** Exercise **
Pull the naming lines from all of the records below and copy them word for word, leaving the pictures out.

--- Begin ---

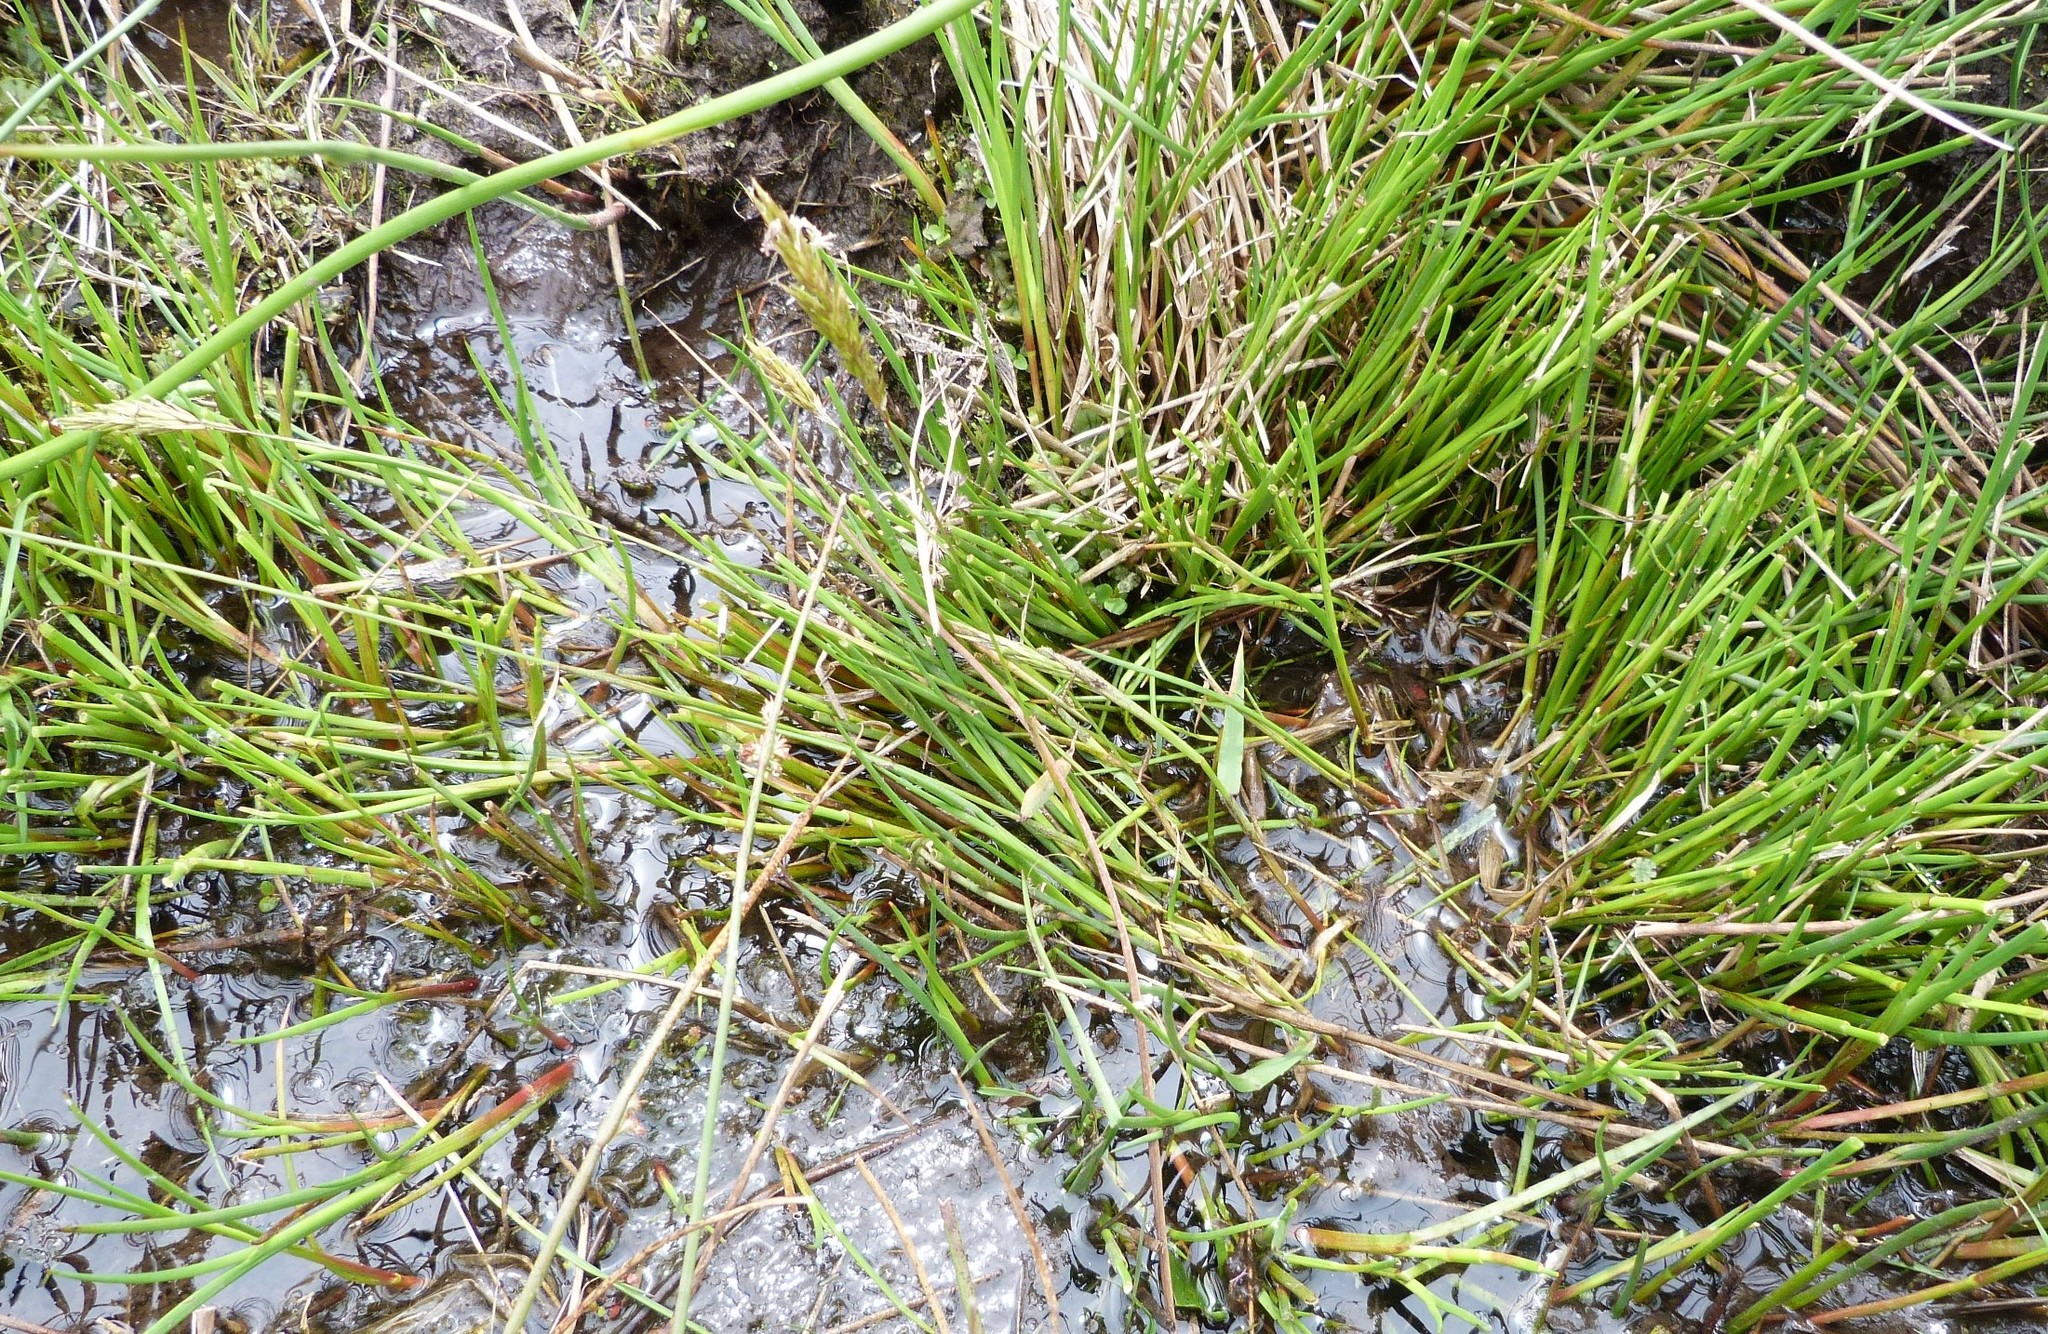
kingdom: Plantae
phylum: Tracheophyta
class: Liliopsida
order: Poales
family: Juncaceae
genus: Juncus
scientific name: Juncus articulatus
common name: Jointed rush
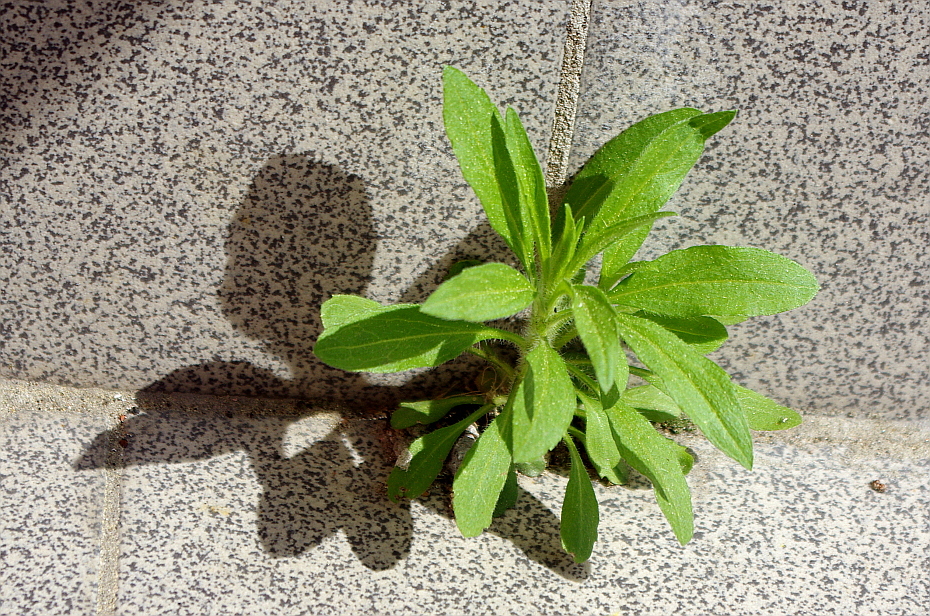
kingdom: Plantae
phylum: Tracheophyta
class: Magnoliopsida
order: Asterales
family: Asteraceae
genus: Erigeron
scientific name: Erigeron canadensis
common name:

--- End ---

** Completed task **
kingdom: Plantae
phylum: Tracheophyta
class: Liliopsida
order: Poales
family: Juncaceae
genus: Juncus
scientific name: Juncus articulatus
common name: Jointed rush
kingdom: Plantae
phylum: Tracheophyta
class: Magnoliopsida
order: Asterales
family: Asteraceae
genus: Erigeron
scientific name: Erigeron canadensis
common name:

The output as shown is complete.